Work required:
Lines where the string "rule" appears are to be copied from the entries below.

(Provided data Opens)

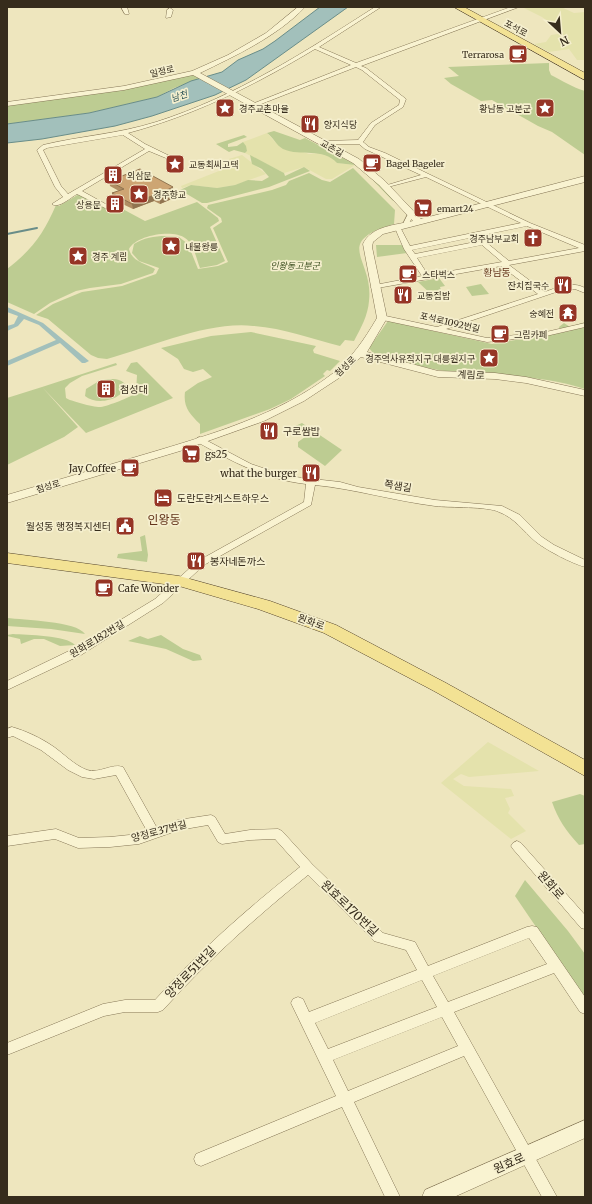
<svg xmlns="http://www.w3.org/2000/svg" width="592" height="1204" font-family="Merriweather,'Noto Sans KR',serif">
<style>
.farmland{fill:#e4e2ac}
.green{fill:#bdcc92}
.water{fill:#a2c0bb;stroke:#698d89}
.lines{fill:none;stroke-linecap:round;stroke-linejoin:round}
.stream{stroke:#698d89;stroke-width:2}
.canal{fill:#a2c0bb;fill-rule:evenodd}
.minor-casing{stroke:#867757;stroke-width:1}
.tertiary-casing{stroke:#867757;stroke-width:1}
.primary-casing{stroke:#54442b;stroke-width:1}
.minor{fill:#f9f3d1;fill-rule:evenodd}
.tertiary{fill:#f9f3d1;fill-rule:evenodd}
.primary{fill:#f3e294;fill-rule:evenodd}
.wall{fill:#b08e63}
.shaded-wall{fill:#907450}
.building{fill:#cda573;stroke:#907450}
.labels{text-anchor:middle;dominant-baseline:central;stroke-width:3.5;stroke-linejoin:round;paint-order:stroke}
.far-street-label{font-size:9px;fill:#362c1c;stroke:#f5efce}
.far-poi-label{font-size:9px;fill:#362c1c;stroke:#f5efce;text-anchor:start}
.far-water-label{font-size:9px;font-style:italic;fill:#2b5256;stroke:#f5efce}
.far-park-label{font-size:9px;font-style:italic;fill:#3f5222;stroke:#f5efce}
.far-quarter-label{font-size:10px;fill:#63341b;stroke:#f5efce}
.street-label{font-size:10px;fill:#362c1c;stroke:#f5efce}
.poi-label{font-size:10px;fill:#362c1c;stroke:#f5efce;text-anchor:start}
.quarter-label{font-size:12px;fill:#63341b;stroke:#f5efce}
.near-street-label{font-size:12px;fill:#362c1c;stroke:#f5efce}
</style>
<rect width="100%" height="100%" fill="#eee6be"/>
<!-- farmland -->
<path class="farmland" d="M522 7H561L574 13 585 12V60H577L569 49 549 52 534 44 546 42 551 35 564 33 542 17Z
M267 133 275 142 309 154 321 153 333 158 337 163 355 165 332 179H326L304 167 284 173 245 153 247 151 243 142Z
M242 155 266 174 235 185 217 188 191 185 182 188 181 186 234 165 229 159Z
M488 742 539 771 469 777 461 774 453 779 464 786 511 789 514 796 505 798 510 809 508 813 526 831 511 839 441 783Z"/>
<!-- green -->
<path class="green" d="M549 63V70L551 75C563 81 572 87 585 91V155L552 132 538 126 492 100 481 101 451 84 444 78 459 76 448 67Z
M194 73 202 78 174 88 157 97 89 113 7 124V104L145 85Z
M274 131 300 140 305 138 362 168 392 197 393 201 364 171 355 165 337 163C323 147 301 157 283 149 276 145 273 137 267 133Z
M244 135 247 137 228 144V147L237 146 243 142 246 146 247 151 245 153 234 150 229 152 216 144Z
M250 155 284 173 285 176 304 167 310 171 269 187 207 203H202L180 190 191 185 217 188 235 185 248 180 262 181 269 177 262 169 252 164Z
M353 168 395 210 394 224C331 243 374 258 369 301 368 315 361 328 354 341L345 340 340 346C312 339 283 328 253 326 208 321 151 347 107 359L98 358 91 355 48 319 36 315 53 304 82 292 122 286 156 274 159 268 139 261 132 253 134 244C147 236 163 235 179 237L188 244 198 269 218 266 228 262 213 228 222 222 221 218 207 208 208 205 272 190 286 185 289 181 309 173 322 180 330 182Z
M79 194 108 209 117 206 145 221 197 202 218 218 219 221 210 227 225 261 217 265 200 268C196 258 194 244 185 238 173 229 136 235 129 249 132 262 145 263 155 269L153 273 121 284 90 288 76 291 50 303 34 314 7 302V269C32 250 44 233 56 205L59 206Z
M376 245H402L407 253 377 257Z
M439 278 445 286 440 287 441 290 438 292 446 296 440 299 433 296 418 282Z
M481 284 489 294 472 296 466 287Z
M388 321 492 344 570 331 561 332 559 327 564 323 570 327 585 322V326L573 330 585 327V389C541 374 491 376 445 371 421 368 396 359 373 353L369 348Z
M251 332 316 346 313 350 314 353 340 361 330 371 327 370 323 374 325 376 291 399 270 409 200 434V424C190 414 183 407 185 392L198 383 212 377 203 369 193 372 184 369 178 359 161 348 211 336Z
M137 362 173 398 86 433 42 387 116 363 117 365 82 376 70 383 65 388 66 398C70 401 96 408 101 407 108 406 131 397 136 393L137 375 126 371 131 363Z
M108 379C116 379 121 379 126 385 123 400 97 406 85 396L86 389 99 381Z
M42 387 78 427 64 437 7 465V398Z
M302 423 342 450 325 466 298 447V442L305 437 293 427Z
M145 535 148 555 147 562 117 558 118 554 142 551 140 537Z
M7 618C23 620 77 621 85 634L51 629 7 626Z
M13 634C27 635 66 635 75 645L60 646 44 639H34L21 644 20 639 7 636V635Z
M161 635 183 649 200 655 202 660 193 661 166 649 128 641 140 636 148 639Z
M580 794 585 796V844L579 845C566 831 558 819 552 802Z
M525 880 568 931 585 954V999L515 896Z"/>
<!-- water -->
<path class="water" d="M320 7H348L246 80 215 95 152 116 115 126 42 139 7 143V124L89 113 157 97 191 81 222 72 238 60 263 49 275 41Z"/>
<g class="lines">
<!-- stream -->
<path class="stream" d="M7 234 37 228"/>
<!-- canal -->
<path class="canal" d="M7 307 43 323 89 361 85 363H82L60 343 7 366V361L56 340 39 325 24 319 18 326 7 331V326L14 324 18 316 7 312Z"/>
<defs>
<path id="minor" d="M121 7H127L129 14H125Z
M375 7H381L319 47 356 63 511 7H519L361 66 366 68 406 99 403 107 375 125 363 142 369 147 385 153 530 223 585 245V251L509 265 545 292C558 287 572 281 585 288V293L575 289H565L446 329 487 338 546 332 585 323V327L546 336 487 342 378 319V315H381L437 327 538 294 501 266 372 289 371 287 375 285 422 276 404 249 395 228 396 227H400L410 246 521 223 426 177 384 188V186L421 175 365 149 359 144H322L321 143 324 141 358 140 371 123 399 105 400 100 362 70 356 67 256 106H252V104L351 65 315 49C255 85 195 115 128 133L145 144 178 160 173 161 149 151 82 191 111 207V209H107L77 194C71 197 59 209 52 204L63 197 55 187 37 150 43 145C80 136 118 134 156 122 235 97 305 52 375 7ZM123 135 145 149 68 194 61 186 43 150 47 148ZM527 226 579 248 509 261 487 243 486 240 481 237 478 239 480 241 415 254 412 250ZM482 245 502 262 428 275 417 258Z
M170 8 173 10 171 17 166 18 167 10Z
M409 212H413L435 219 432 221 413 216 407 227H403L402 226Z
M200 437 251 464 286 476 340 482 358 487 435 500 502 506 520 515 542 537 554 545 585 560V567C571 563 548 551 536 542 523 531 515 518 499 512 487 506 451 508 435 506 395 501 355 489 315 485L311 505 204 565 163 603 81 655 7 690V681L73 649 155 599 198 561 304 502 306 484C263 479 234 462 197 442L196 440 197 438Z
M12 727C26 731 41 738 54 747 64 754 74 765 87 770 99 774 112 763 123 767L157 828 178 820 211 815 215 817 225 834 250 830 278 829 282 831 312 864 383 933 415 942 428 966 527 927 532 926 537 927 585 997V1014L580 1012 554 973 454 1012 557 1197H542L464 1056 354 1102 400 1197H385L342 1107 201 1166 196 1164 194 1159 196 1154 336 1096 291 1003 293 999 298 997 303 999 309 1012 417 970 406 950 374 941 308 875C256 917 207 961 163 1010L158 1012H125L104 1016 7 1055V1043L103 1004 125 1000H155C199 951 248 908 300 867L275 839 250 840 222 844 218 842 208 825 179 830 139 844 110 847 78 848 55 839 7 846V836L56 829 79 838 110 837 139 834 147 831 116 775 94 779 82 777 68 770 41 750 13 736 7 738V729ZM529 938 547 964 448 1002 433 976ZM422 980 437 1007 328 1049 315 1023ZM442 1017 458 1046 348 1091 333 1060Z
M517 841 521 843 585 915V929L581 928 513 849 511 846 513 843Z"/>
<path id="tertiary" d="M298 7H305C278 36 235 56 200 73L359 159 385 181 421 219 585 176V182L383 234 373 242 372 247 387 318 367 352 438 371 495 373 526 377 585 390V396L526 383 495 379 438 377 361 357 339 378 304 401 264 421 180 451 7 503V495C53 481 100 468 146 454 210 435 279 415 332 374 352 358 364 340 377 318L363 244C371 226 396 225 413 221L379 185 353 163 193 75 124 90 7 106V102L124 86 192 71 228 55 266 33Z
M585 1120V1138L454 1197H422L425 1190Z"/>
<path id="primary" d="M454 7H464L585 73V80Z
M7 553 179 576 270 601 336 625 446 683 585 760V776L434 691 324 633 258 609 179 586 7 563Z"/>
</defs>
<!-- minor casing -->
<use href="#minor" class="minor-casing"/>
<!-- tertiary casing -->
<use href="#tertiary" class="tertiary-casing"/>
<!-- primary casing -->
<use href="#primary" class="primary-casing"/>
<!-- minor -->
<use href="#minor" class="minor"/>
<!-- tertiary -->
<use href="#tertiary" class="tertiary"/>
<!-- primary -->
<use href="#primary" class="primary"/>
</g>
<!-- wall -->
<path class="wall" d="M109 181 173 187 174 198 160 204 154 201 133 209 112 199V193L119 191 110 186Z"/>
<!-- shaded-wall -->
<path class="shaded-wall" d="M173 187V193L167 190Z
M174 193V198L160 204V198Z
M154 195V201L133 209 132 204Z"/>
<!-- building -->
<path class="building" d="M140 169 173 187 167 190 174 193 160 198 154 195 132 204 112 193 124 189 109 181Z"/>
<!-- icons -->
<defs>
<symbol id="cafe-square" viewBox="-11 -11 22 22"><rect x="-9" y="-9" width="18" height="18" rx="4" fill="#963526" stroke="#f5efce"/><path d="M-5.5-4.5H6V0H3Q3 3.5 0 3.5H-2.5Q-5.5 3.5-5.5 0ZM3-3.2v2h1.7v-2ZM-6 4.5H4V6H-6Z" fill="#fff"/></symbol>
<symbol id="sight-square" viewBox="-11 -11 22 22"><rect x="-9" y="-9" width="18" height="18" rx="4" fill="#963526" stroke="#f5efce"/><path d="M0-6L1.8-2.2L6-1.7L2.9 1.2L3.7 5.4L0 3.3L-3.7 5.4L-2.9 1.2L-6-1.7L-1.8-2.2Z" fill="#fff"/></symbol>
<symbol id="restaurant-square" viewBox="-11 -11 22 22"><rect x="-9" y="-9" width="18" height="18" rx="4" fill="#963526" stroke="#f5efce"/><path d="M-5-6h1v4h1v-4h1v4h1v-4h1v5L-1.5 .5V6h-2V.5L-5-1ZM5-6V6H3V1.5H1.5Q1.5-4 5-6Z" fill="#fff"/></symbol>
<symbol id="building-square" viewBox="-11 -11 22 22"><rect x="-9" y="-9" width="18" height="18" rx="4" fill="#963526" stroke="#f5efce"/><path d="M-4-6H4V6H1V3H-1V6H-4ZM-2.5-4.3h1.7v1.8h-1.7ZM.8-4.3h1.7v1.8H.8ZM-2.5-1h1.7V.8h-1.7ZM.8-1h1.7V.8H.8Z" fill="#fff"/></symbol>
<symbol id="supermarket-square" viewBox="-11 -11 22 22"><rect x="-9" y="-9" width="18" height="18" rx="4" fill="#963526" stroke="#f5efce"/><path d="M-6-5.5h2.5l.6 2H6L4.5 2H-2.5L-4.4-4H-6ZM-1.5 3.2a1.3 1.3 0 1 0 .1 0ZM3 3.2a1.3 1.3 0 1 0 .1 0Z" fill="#fff"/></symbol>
<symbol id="church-square" viewBox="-11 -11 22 22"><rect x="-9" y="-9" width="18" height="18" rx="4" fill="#963526" stroke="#f5efce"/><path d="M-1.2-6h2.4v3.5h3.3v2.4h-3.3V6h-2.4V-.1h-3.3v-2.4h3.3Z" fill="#fff"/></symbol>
<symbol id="temple-square" viewBox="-11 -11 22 22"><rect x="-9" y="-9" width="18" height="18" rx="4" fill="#963526" stroke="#f5efce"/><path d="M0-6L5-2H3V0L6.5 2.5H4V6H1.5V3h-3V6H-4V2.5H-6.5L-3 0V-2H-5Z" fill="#fff"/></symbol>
<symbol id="hotel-square" viewBox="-11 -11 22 22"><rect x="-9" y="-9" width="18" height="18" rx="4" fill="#963526" stroke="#f5efce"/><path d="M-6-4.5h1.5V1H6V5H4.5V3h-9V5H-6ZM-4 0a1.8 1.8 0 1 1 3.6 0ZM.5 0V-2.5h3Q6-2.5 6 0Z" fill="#fff"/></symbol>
<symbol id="civic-square" viewBox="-11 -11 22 22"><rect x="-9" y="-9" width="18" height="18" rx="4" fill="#963526" stroke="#f5efce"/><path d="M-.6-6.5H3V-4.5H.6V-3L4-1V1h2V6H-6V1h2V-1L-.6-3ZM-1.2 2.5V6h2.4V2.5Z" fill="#fff"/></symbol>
</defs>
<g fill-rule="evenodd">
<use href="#cafe-square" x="507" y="43" width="22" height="22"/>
<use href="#sight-square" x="214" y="97" width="22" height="22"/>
<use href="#sight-square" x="534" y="97" width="22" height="22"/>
<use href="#restaurant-square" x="299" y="113" width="22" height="22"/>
<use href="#cafe-square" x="361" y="152" width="22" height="22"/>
<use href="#sight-square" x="164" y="153" width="22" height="22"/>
<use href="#building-square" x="102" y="164" width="22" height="22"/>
<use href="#sight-square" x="128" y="183" width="22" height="22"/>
<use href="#building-square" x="104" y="193" width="22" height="22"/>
<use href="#supermarket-square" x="412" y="197" width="22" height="22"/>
<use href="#church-square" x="522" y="227" width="22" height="22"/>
<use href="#sight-square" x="160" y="235" width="22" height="22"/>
<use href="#sight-square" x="67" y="245" width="22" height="22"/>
<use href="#cafe-square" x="397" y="263" width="22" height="22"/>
<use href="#restaurant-square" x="552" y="274" width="22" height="22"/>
<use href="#restaurant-square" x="392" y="284" width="22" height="22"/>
<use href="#temple-square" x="557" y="302" width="22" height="22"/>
<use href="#cafe-square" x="489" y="323" width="22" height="22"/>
<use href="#sight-square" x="478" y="347" width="22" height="22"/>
<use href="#building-square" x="95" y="378" width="22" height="22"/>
<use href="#restaurant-square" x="258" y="420" width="22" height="22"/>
<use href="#supermarket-square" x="180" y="443" width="22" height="22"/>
<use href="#cafe-square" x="119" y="457" width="22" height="22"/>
<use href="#restaurant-square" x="300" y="462" width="22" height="22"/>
<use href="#hotel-square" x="152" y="487" width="22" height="22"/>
<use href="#civic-square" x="114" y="515" width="22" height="22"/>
<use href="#restaurant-square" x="185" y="550" width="22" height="22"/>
<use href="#cafe-square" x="93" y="577" width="22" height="22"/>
</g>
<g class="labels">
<!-- far-street labels -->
<g class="far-street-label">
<text transform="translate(516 28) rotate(28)">포석로</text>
<text transform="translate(162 71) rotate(-13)">일정로</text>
<text transform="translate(332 148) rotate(29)">교촌길</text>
<text transform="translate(450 322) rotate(13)">포석로1092번길</text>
<text transform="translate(345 366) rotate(-44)">첨성로</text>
<text transform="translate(48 486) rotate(-17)">첨성로</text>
</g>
<!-- far-poi labels -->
<g class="far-poi-label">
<text x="504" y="54" text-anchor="end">Terrarosa</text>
<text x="239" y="108">경주교촌마을</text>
<text x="531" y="108" text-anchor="end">황남동 고분군</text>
<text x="324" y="124">양지식당</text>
<text x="386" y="163">Bagel Bageler</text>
<text x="189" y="164">교동최씨고택</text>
<text x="127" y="175">외삼문</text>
<text x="153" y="194">경주향교</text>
<text x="101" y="204" text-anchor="end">상용문</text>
<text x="437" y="208">emart24</text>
<text x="519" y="238" text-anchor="end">경주남부교회</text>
<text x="185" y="246">내물왕릉</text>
<text x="92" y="256">경주 계림</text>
<text x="422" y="274">스타벅스</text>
<text x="549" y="285" text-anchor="end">잔치집국수</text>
<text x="417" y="295">교동집밥</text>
<text x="554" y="313" text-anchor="end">숭혜전</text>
<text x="514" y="334">그림카페</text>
<text x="475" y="358" text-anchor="end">경주역사유적지구 대릉원지구</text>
</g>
<!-- far-water labels -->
<g class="far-water-label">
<text transform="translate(179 96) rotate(-19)">남천</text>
</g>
<!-- far-park labels -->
<g class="far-park-label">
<text x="295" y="265">인왕동고분군</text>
</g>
<!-- far-quarter labels -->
<g class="far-quarter-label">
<text x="497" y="272">황남동</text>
</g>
<!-- street labels -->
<g class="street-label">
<text transform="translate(471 375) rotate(3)">계림로</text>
<text transform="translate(398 486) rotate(9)">쪽샘길</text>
<text transform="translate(311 622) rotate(20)">원화로</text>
<text transform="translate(97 639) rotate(-31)">원화로182번길</text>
<text transform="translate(159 831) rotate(-15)">양정로37번길</text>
</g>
<!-- poi labels -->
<g class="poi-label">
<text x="120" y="389">첨성대</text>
<text x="283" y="431">구로쌈밥</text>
<text x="205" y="454">gs25</text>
<text x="116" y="468" text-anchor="end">Jay Coffee</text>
<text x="297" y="473" text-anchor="end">what the burger</text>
<text x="177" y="498">도란도란게스트하우스</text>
<text x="111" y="526" text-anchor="end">월성동 행정복지센터</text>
<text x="210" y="561">봉자네돈까스</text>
<text x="118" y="588">Cafe Wonder</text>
</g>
<!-- quarter labels -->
<g class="quarter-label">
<text x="164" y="519">인왕동</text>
</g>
<!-- near-street labels -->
<g class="near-street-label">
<text transform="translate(551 885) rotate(49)">원화로</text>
<text transform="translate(350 908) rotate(44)">원효로170번길</text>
<text transform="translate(190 972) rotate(-46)">양정로51번길</text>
<text transform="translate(509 1163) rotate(-24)">원효로</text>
</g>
</g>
<!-- border -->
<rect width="592" height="1204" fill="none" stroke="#362c1c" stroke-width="16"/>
<!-- north arrow -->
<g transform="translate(560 32) rotate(154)" stroke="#f5efce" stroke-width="3" paint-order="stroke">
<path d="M0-3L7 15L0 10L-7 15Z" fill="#362c1c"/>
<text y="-6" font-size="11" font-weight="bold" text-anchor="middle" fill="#362c1c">N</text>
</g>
</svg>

(Provided data Closes)

Exercise solution:
.canal{fill:#a2c0bb;fill-rule:evenodd}
.minor{fill:#f9f3d1;fill-rule:evenodd}
.tertiary{fill:#f9f3d1;fill-rule:evenodd}
.primary{fill:#f3e294;fill-rule:evenodd}
<g fill-rule="evenodd">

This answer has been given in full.